Digging usable data out of civic documents.

Government document releases arrive as a mix of PDFs (native, scanned, redacted, hybrid), Word documents, and spreadsheets. One-size-fits-all OCR fails because each format and sub-type needs a different extraction strategy. Womblex detects the document type first, then routes to the right extractor.

The result is structured text in Parquet format. One row per extraction unit with full text, metadata, tables, and confidence scores. Spreadsheets produce one result per logical row, ready for per-record analysis.

Who is this for?

Researchers processing FOI releases or government document dumps
Developers building pipelines over Australian civic documents
Anyone who needs machine-readable text from a pile of mixed-format government files

Design principles

This project is designed for everyone. All design decisions favour air-gapped edge deployment, running on limited resources. No GPU required. No system-level dependencies beyond Python.
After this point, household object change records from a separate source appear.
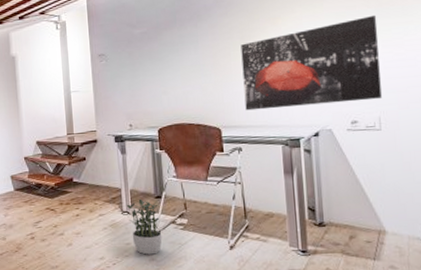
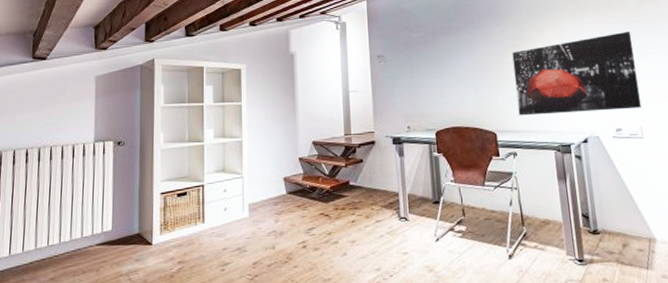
potted plant: present [126,198,162,255] -> none [404,204,441,265]

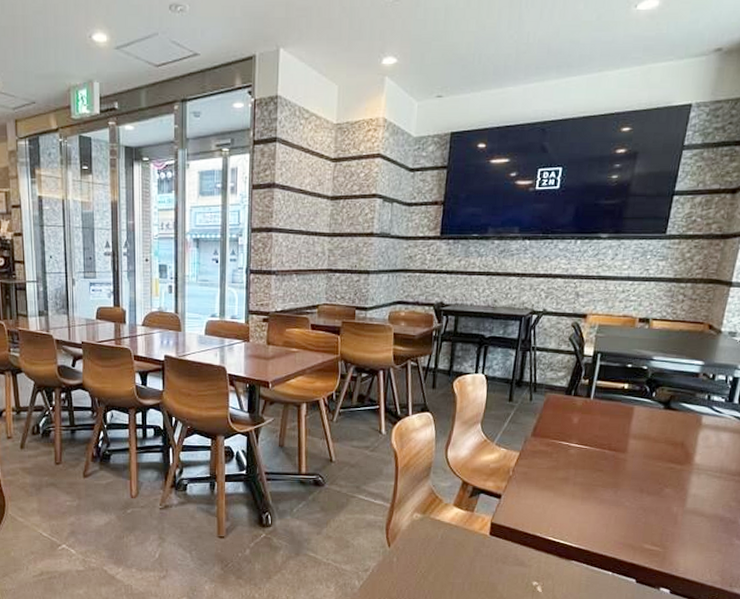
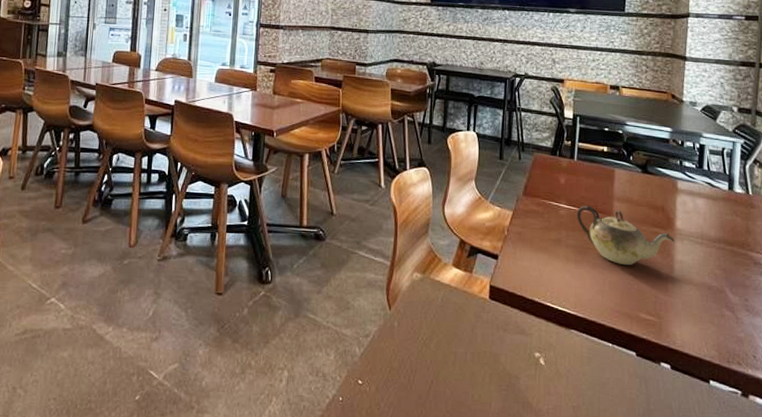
teapot: none [587,443,691,501] -> present [576,205,675,266]

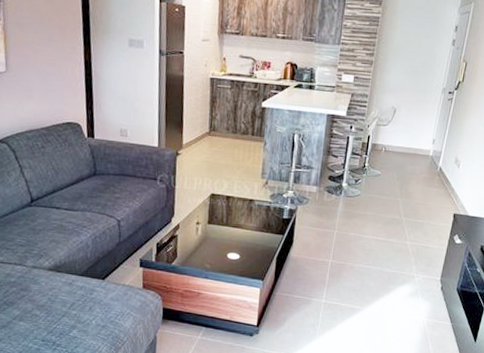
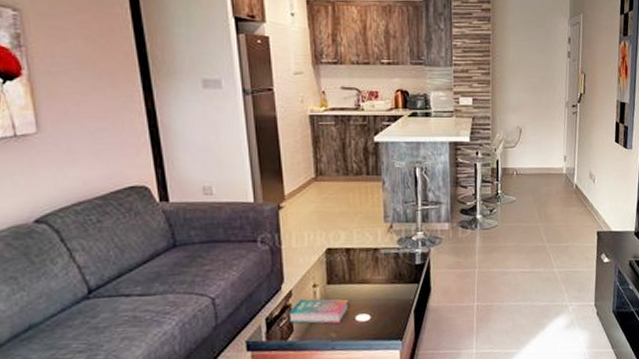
book: none [175,233,224,257] -> present [288,299,350,324]

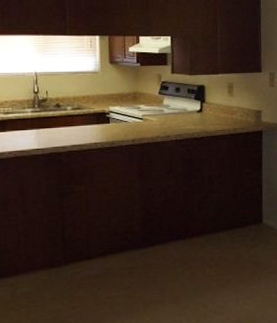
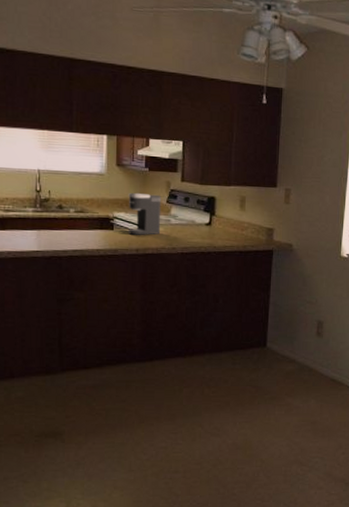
coffee maker: none [122,86,155,127] -> present [128,192,162,235]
Womblex doesn't try to be an all-in-one OCR solution. It uses lightweight, targeted extractors for each document type and benchmarks against mature OCR models to guide development.

What it handles

Format	What Womblex does
Native PDFs	Direct text extraction via PyMuPDF
Scanned PDFs	OCR with PaddleOCR + YOLO layout analysis
Hybrid PDFs	Text extraction for readable pages, OCR for the rest
Redacted PDFs	Extraction with `[REDACTED]` marker preservation
Word documents	Paragraph and table extraction
Spreadsheets (CSV, XLSX)	Per-row extraction with automatic sheet type classification

Beyond extraction

After extracting text, Womblex can optionally:

Chunk text into semantically meaningful pieces using semchunk
Detect and mask redactions as a separate post-extraction stage
Strip PII (person names, with more entity types planned)
Enrich chunks with embeddings, classification, and entity extraction via Isaacus
Build entity graphs from enrichment outputs for further analysis

How to get started

pip install womblex

Process individual files:

womblex extract document.pdf -o output/
womblex extract report.docx -o output/
womblex extract dataset.xlsx -o output/

Or process a full document set with a YAML config:

womblex run --config configs/example.yaml

If processing is interrupted, resume from the last checkpoint:

womblex run --config configs/example.yaml --resume

For semantic enrichment (embeddings, classification, entity extraction), install the Isaacus extra and set an API key:

pip install womblex[isaacus]
export ISAACUS_API_KEY="your-key-here"

Text extraction works without an API key. The enrichment stage is optional.

Output

Processing produces Parquet files. The base output is documents.parquet with one row per extraction unit. With the Isaacus enrichment enabled, you also get entities.parquet, graph_edges.parquet, and enrichment_meta.parquet.

Development fixtures

A companion repository of curated test documents is available for anyone developing extraction pipelines or benchmarking OCR. See Womblex Development Fixtures.

Source code and licence

github.com/DeepCivic/womblex — Apache 2.0

Last updated: April 2026